Friday, October 17, 2008

History


My Path to Abstraction
This work is titled '1973' oil on canvas, made in 2003. On my web page I have a history page that features my life in site-bites. At Western Kentucky University as an undergraduate, I was already creating abstract paintings of faces and figures, however, much of the quality was lacking and I think I know why. The few pieces that I put a lot of thought into tended to be more successful. Often, I had a real problem with craftsmanship and many times I didn't fully think out what my goals were when creating the art series. I really was finding my way and at the same time I was trying to reject my training as a graphic designer. In 2002, I found myself in New York City at the Armoury Show. I was already looking at grad-schools, but after going to that show, I felt in my gut that my work would not be good enough to get into a program. My brother was seeking his PhD at the University of Texas at Dallas, so before I went to New York, I look up the artists teaching at UTD. The artist/professor John Pomara looked like he was doing something very interesting. And, while I was at the Armoury Show, I saw a gallery that was representing his work and I was hooked. I said to myself, I have to study under this artist. So, after a meeting with poet/professor Fred Turner, who help me get into the program at UTD as an Master of Arts student; I started focusing on some new art. Back in 2001, I started on two different series.

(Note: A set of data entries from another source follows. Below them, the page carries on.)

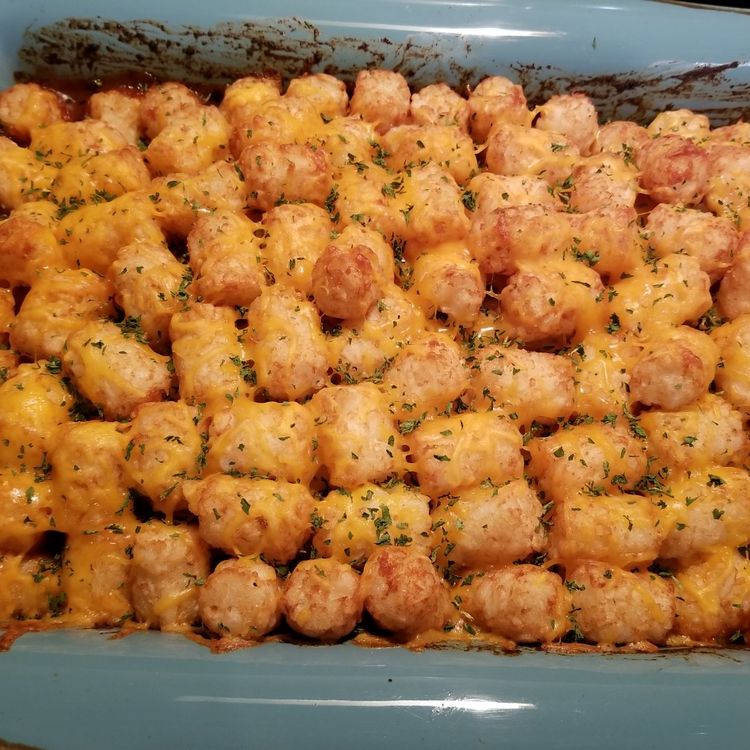
The image size is (750, 750). I want to click on green gunk inside pan, so click(141, 58).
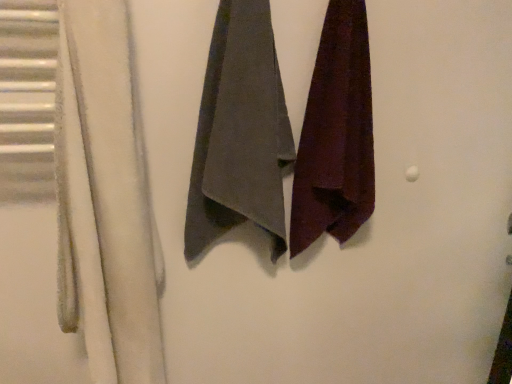
Question: From a real-world perspective, relative to velvet maroon towel at right, positioned as the first towel in right-to-left order, is white fuzzy towel at left vertically above or below?

Choices:
 (A) above
 (B) below

Answer: (B)

Question: Looking at their shapes, would you say white fuzzy towel at left is wider or thinner than velvet maroon towel at right, positioned as the first towel in right-to-left order?

Choices:
 (A) thin
 (B) wide

Answer: (B)

Question: Based on their relative distances, which object is farther from the white fuzzy towel at left?

Choices:
 (A) gray cotton towel at center, the 2th towel viewed from the right
 (B) velvet maroon towel at right, acting as the second towel starting from the left

Answer: (B)

Question: Based on their relative distances, which object is farther from the velvet maroon towel at right, positioned as the first towel in right-to-left order?

Choices:
 (A) white fuzzy towel at left
 (B) gray cotton towel at center, the 2th towel viewed from the right

Answer: (A)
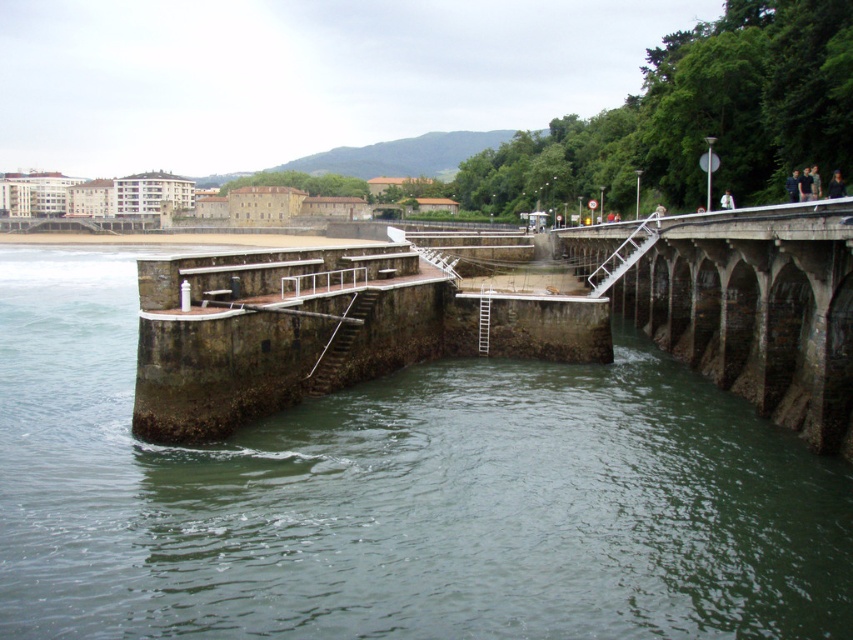
Does point (666, 317) come behind point (795, 195)?

That is True.

Who is shorter, stone bridge at center or dark blue fabric jacket at upper right?

With less height is dark blue fabric jacket at upper right.

The width and height of the screenshot is (853, 640). In order to click on stone bridge at center in this screenshot , I will do `click(509, 316)`.

Is green stone river at center above dark blue fabric jacket at upper right?

No, green stone river at center is not above dark blue fabric jacket at upper right.

In the scene shown: Can you confirm if green stone river at center is shorter than dark blue fabric jacket at upper right?

Incorrect, green stone river at center's height does not fall short of dark blue fabric jacket at upper right's.

Does point (704, 598) come closer to viewer compared to point (795, 189)?

Yes, it is.

At what (x,y) coordinates should I click in order to perform the action: click on green stone river at center. Please return your answer as a coordinate pair (x, y). The height and width of the screenshot is (640, 853). Looking at the image, I should click on [x=398, y=496].

Does rusty metal stairs at center appear over white metal stairs at center?

Actually, rusty metal stairs at center is below white metal stairs at center.

Does point (303, 380) lie in front of point (613, 259)?

Yes, point (303, 380) is in front of point (613, 259).

Is point (349, 342) farther from viewer compared to point (631, 264)?

No.

At what (x,y) coordinates should I click in order to perform the action: click on rusty metal stairs at center. Please return your answer as a coordinate pair (x, y). Image resolution: width=853 pixels, height=640 pixels. Looking at the image, I should click on (339, 342).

One was painting series was cartoon rendered stories of my life and the other series was based on the hand written signature. In my first class with Pomara, he asked me why I has rejecting my graphic design training? Well, it was a light bulb that appeared over my head. I started making digital paintings out of abstracting text. Soon, I started to digitally abstract peoples signatures to create new way of imaging a portrait. Once I built up my portfolio, I applied to the University of North Texas where I am currently getting my Master of Fine Arts. My new work returns to abstracting text, but in a new way that my first attempt in my MA.

2 comments:

TonyN said...

"Site-bites, huh?" That's a new one on me. I like it! Consider yourself ripped-off…

Todd Camplin said...

Great, I release the word to the English language vonacular.